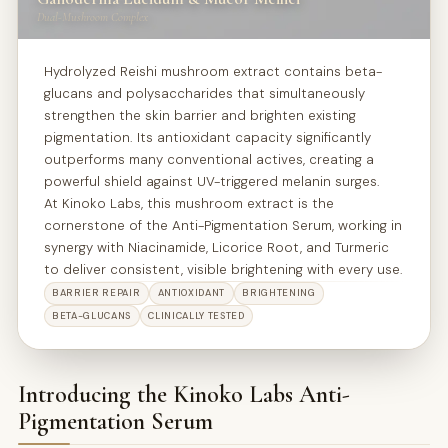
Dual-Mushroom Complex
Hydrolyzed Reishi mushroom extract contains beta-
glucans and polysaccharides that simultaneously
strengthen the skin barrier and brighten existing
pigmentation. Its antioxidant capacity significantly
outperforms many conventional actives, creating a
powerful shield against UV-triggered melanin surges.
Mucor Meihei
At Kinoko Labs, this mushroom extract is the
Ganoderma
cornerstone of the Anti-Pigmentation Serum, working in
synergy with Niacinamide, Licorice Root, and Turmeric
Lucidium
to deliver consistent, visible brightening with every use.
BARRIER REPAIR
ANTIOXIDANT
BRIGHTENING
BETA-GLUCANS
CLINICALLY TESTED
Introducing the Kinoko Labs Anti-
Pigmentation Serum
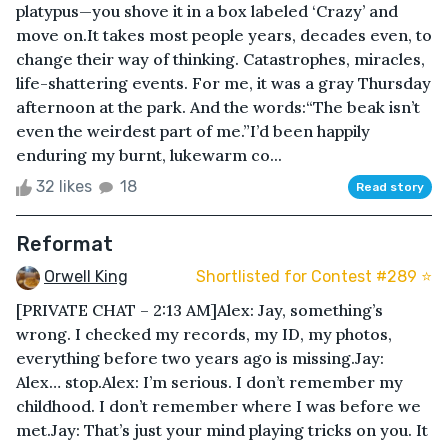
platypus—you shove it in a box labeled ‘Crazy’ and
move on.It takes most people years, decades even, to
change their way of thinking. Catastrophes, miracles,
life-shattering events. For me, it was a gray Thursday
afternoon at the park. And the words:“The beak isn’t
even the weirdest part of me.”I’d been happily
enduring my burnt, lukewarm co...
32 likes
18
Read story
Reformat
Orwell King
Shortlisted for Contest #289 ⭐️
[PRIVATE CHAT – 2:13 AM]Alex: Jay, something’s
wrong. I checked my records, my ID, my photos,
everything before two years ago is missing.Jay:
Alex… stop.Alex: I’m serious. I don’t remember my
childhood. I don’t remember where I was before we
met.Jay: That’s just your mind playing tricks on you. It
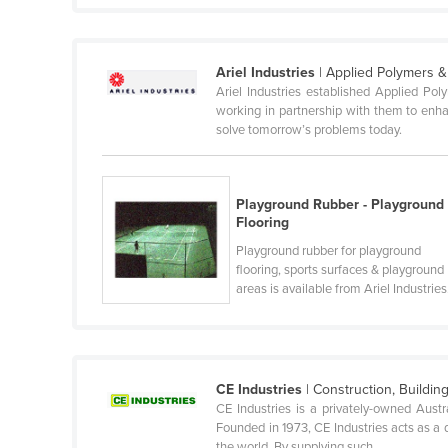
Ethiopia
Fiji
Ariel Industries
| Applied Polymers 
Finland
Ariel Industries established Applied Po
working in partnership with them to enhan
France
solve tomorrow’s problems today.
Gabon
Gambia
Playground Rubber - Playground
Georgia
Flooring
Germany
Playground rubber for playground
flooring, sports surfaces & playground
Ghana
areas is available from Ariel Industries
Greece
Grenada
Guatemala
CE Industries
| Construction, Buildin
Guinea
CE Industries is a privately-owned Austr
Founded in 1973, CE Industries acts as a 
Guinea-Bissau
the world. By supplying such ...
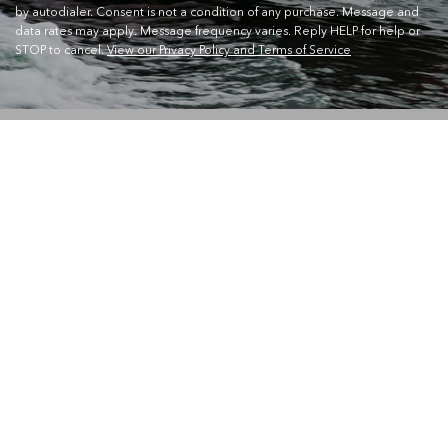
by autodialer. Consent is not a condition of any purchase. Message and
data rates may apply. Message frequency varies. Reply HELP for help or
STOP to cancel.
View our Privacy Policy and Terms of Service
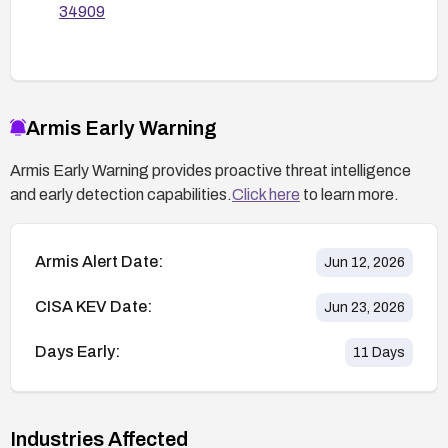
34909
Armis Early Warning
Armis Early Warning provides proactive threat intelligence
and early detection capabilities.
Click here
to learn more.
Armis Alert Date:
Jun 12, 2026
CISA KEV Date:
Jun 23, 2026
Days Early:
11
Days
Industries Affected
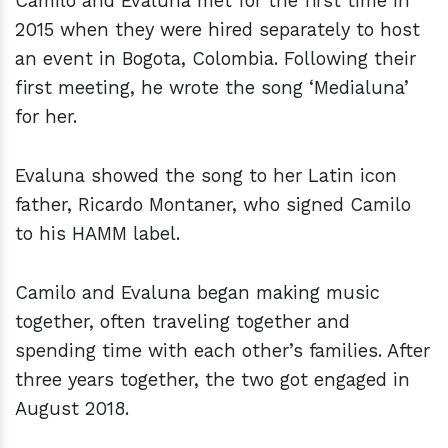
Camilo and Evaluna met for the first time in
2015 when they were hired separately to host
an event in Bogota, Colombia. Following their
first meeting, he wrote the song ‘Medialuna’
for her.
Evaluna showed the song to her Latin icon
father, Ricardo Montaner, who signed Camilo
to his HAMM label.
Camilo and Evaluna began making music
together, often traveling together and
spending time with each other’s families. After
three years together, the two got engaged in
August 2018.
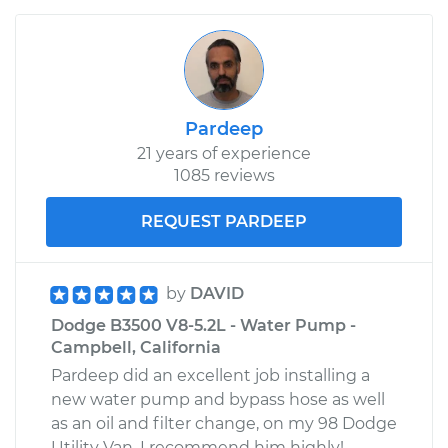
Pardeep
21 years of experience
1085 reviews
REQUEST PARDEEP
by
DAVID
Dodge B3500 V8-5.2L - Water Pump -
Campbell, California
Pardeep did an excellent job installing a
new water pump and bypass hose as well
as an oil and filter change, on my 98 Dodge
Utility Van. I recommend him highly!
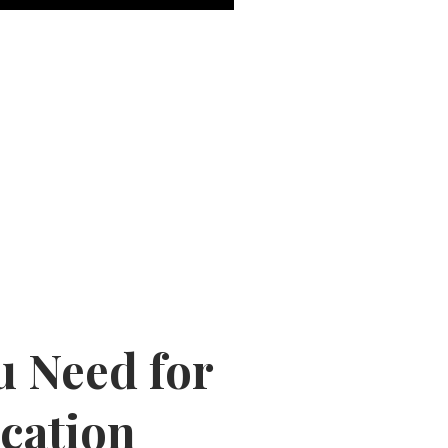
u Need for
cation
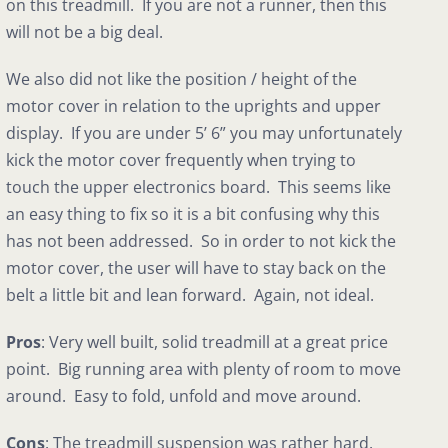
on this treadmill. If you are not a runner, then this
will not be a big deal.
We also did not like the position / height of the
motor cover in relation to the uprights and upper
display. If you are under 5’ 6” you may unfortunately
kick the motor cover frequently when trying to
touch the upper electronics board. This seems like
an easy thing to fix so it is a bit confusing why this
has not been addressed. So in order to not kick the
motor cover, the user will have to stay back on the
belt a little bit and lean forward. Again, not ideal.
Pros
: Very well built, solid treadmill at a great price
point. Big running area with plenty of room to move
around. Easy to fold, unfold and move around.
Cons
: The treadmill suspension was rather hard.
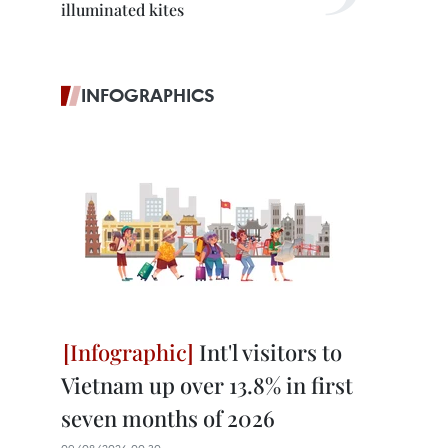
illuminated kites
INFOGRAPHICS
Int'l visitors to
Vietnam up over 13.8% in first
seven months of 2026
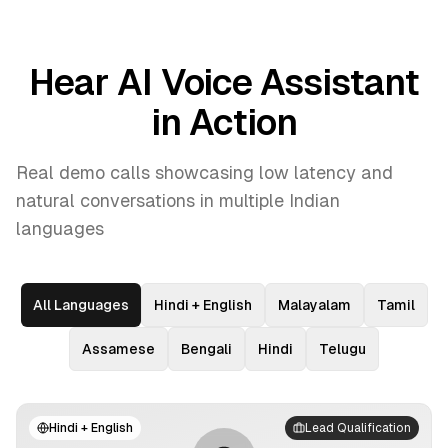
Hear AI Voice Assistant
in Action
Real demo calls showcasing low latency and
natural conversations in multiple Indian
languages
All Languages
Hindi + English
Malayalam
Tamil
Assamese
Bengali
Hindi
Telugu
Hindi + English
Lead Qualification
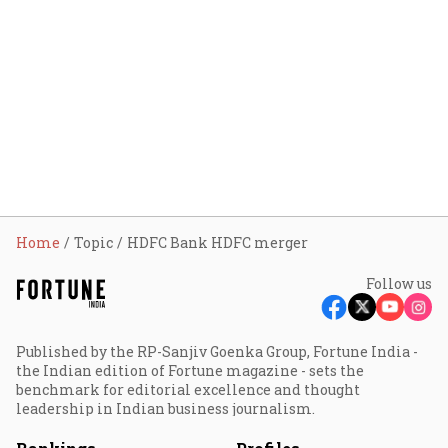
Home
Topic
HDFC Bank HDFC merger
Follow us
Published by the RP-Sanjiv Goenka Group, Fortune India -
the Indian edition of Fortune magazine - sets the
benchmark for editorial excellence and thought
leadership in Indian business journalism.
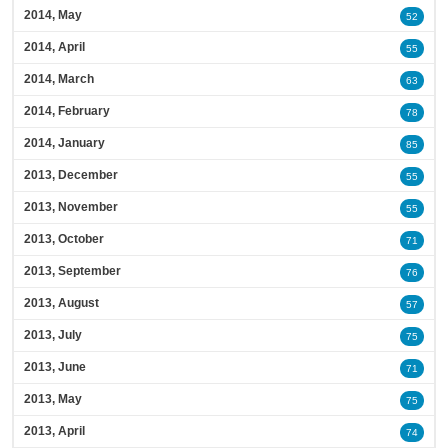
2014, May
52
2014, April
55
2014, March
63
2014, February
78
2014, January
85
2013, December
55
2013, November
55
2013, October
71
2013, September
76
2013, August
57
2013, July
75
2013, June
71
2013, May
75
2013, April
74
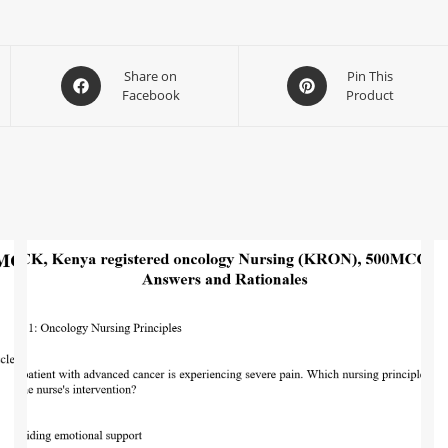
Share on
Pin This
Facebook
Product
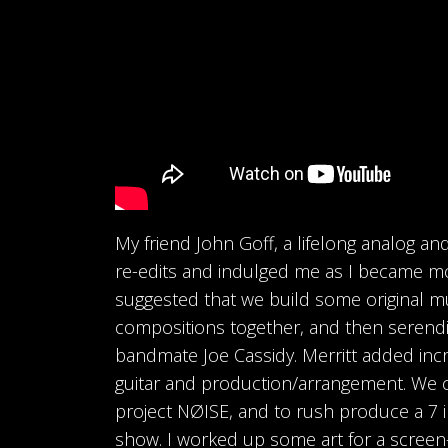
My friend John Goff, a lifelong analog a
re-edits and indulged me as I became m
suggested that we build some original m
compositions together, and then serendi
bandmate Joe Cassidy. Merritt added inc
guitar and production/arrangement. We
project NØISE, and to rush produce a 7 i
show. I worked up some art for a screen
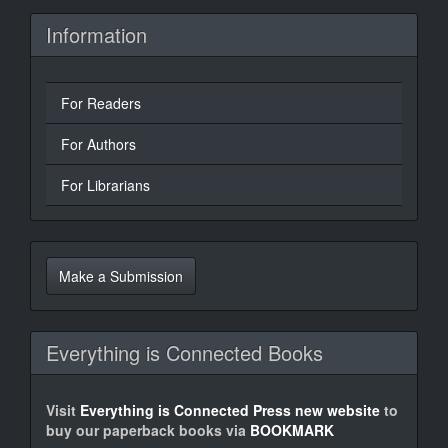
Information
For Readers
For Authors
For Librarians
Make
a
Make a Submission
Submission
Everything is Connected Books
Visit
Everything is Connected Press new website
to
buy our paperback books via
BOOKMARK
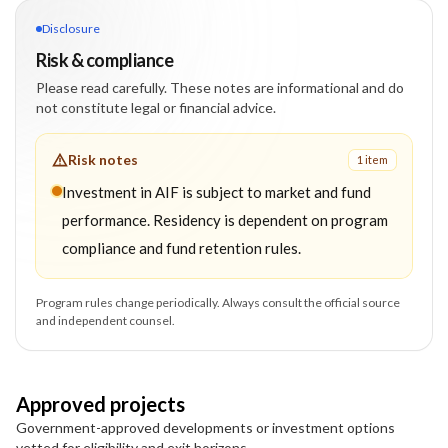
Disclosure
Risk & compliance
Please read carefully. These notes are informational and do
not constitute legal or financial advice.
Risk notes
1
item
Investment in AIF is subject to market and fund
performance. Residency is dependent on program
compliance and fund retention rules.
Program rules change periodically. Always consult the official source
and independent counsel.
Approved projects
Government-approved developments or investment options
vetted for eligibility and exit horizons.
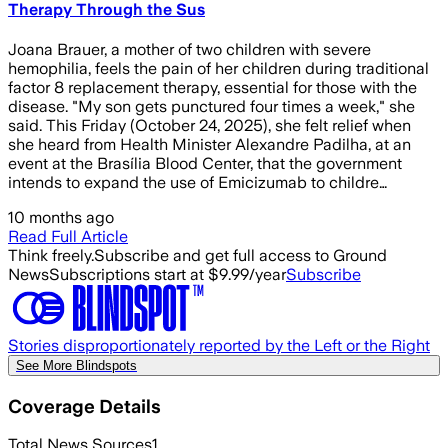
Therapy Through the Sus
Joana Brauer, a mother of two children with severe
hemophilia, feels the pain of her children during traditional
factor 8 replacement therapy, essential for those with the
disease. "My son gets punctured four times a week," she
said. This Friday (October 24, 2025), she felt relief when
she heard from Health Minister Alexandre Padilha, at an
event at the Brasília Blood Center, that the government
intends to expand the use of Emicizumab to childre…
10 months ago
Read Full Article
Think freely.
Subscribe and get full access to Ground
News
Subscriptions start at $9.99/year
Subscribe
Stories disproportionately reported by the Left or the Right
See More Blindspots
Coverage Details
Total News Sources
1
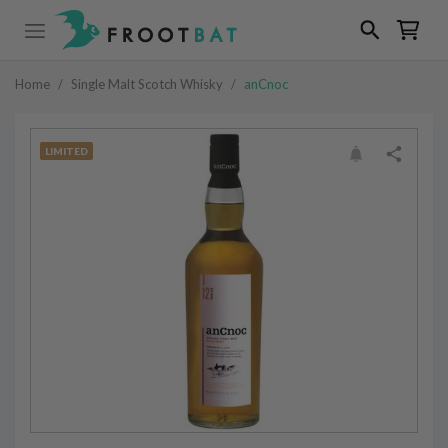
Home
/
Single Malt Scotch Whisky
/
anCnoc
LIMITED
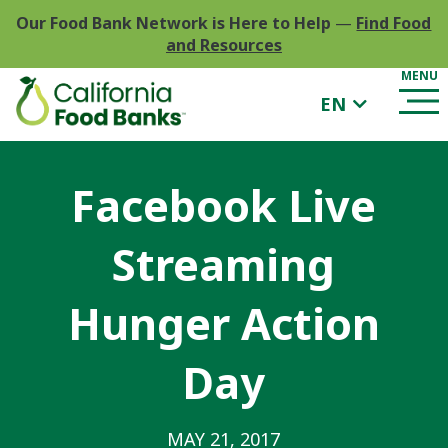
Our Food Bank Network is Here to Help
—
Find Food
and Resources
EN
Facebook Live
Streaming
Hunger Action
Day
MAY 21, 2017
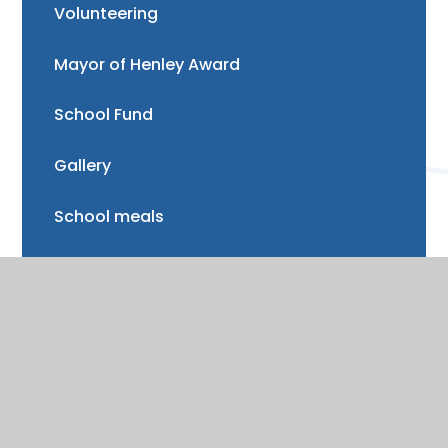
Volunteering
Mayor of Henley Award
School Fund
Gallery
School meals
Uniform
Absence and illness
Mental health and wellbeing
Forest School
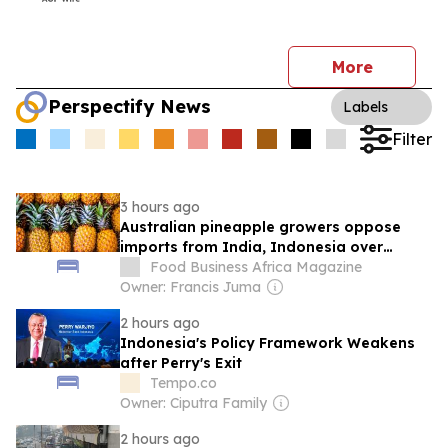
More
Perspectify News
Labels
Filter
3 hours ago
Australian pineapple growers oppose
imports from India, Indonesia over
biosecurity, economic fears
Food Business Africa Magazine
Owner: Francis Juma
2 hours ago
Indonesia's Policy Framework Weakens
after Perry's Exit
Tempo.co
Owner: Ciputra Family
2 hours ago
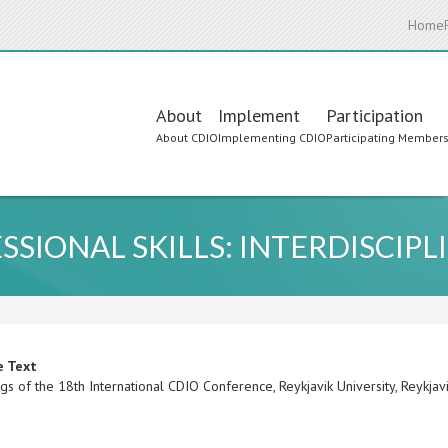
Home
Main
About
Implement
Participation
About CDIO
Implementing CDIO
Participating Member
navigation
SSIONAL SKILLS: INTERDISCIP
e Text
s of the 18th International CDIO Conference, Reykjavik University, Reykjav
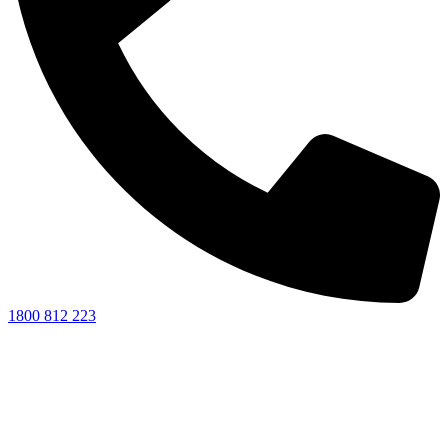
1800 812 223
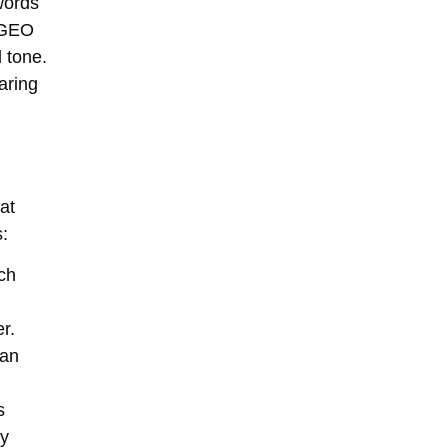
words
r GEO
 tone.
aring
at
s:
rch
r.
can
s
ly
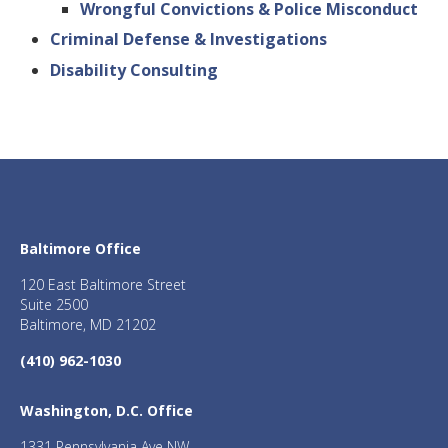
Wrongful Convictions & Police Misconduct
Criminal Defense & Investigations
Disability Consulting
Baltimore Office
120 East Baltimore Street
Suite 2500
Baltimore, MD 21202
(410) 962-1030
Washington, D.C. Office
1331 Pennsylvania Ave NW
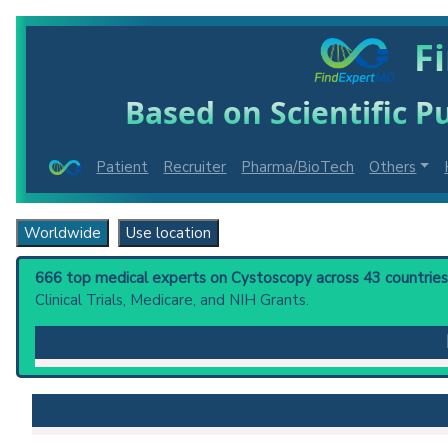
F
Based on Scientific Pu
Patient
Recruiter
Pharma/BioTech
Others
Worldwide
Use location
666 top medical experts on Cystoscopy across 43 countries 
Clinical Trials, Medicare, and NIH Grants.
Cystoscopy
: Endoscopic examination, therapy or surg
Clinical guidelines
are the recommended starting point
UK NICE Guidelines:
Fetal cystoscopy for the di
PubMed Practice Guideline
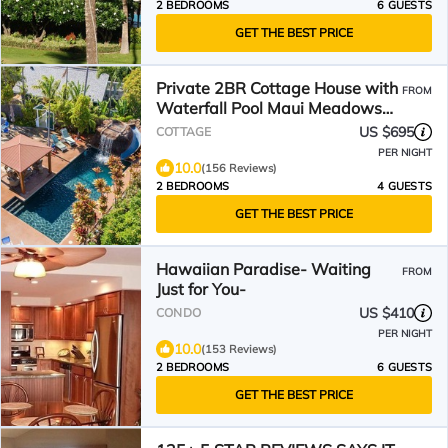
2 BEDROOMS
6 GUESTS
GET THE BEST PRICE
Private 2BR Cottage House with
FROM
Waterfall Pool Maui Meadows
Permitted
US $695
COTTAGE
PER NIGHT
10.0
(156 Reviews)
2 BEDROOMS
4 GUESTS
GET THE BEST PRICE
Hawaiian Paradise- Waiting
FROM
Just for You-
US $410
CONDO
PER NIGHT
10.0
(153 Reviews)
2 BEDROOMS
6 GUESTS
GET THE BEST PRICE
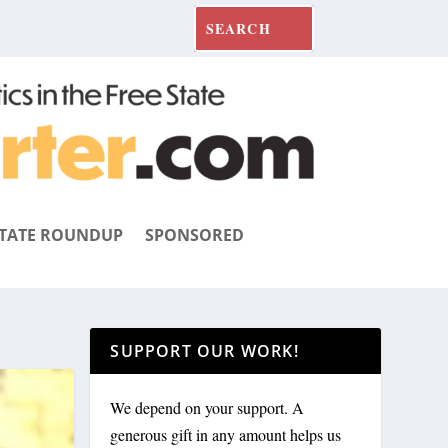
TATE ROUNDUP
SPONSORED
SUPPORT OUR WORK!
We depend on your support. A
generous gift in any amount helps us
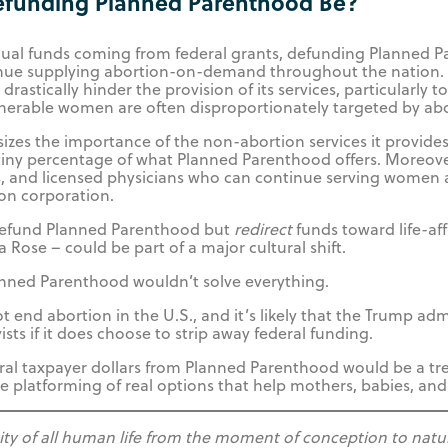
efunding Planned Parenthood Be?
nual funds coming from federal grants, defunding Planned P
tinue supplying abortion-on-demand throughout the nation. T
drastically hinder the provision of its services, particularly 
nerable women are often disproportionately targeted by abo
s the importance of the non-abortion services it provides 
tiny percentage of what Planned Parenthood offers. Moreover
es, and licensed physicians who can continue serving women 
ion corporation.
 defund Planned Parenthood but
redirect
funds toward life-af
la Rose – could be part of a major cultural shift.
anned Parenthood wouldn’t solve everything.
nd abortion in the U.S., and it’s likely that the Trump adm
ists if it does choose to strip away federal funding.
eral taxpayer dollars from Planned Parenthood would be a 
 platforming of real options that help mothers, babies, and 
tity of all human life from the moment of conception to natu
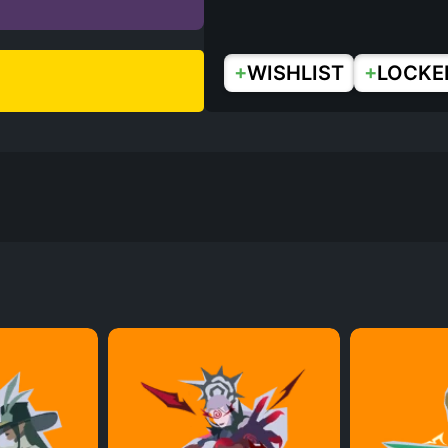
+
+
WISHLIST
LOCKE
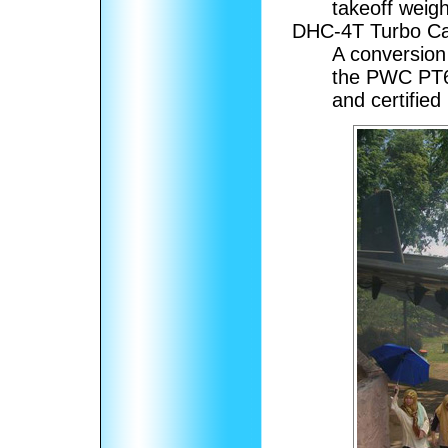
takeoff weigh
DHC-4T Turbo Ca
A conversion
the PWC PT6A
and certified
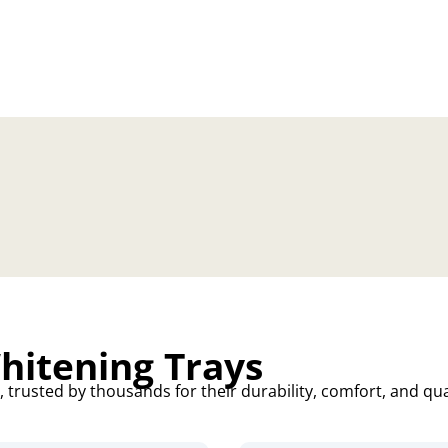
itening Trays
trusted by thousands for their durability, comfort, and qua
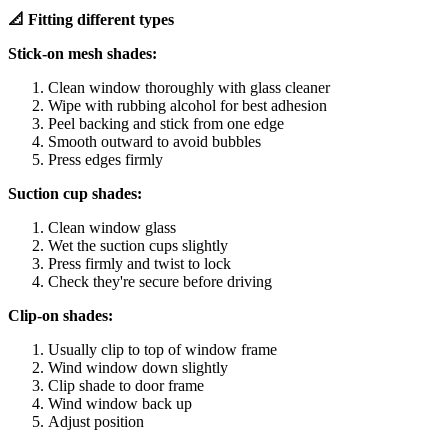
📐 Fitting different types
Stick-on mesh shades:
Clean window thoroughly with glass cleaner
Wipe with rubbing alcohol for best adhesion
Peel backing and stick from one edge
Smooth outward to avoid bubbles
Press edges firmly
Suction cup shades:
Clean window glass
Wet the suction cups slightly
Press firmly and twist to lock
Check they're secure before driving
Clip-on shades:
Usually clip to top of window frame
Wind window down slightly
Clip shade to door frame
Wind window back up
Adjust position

◆ ◆ ◆ ◆ ◆ ◆ ◆

§ **Work instruction**
Return exactly the lines of the material above, starting at the line containing "buy our paperback books via" and finishing at the line containing "Investment in AIF", without any pictures.

§ **The answer**
buy our paperback books via
BOOKMARK
Disclosure
Risk & compliance
Please read carefully. These notes are informational and do
not constitute legal or financial advice.
Risk notes
1
item
Investment in AIF is subject to market and fund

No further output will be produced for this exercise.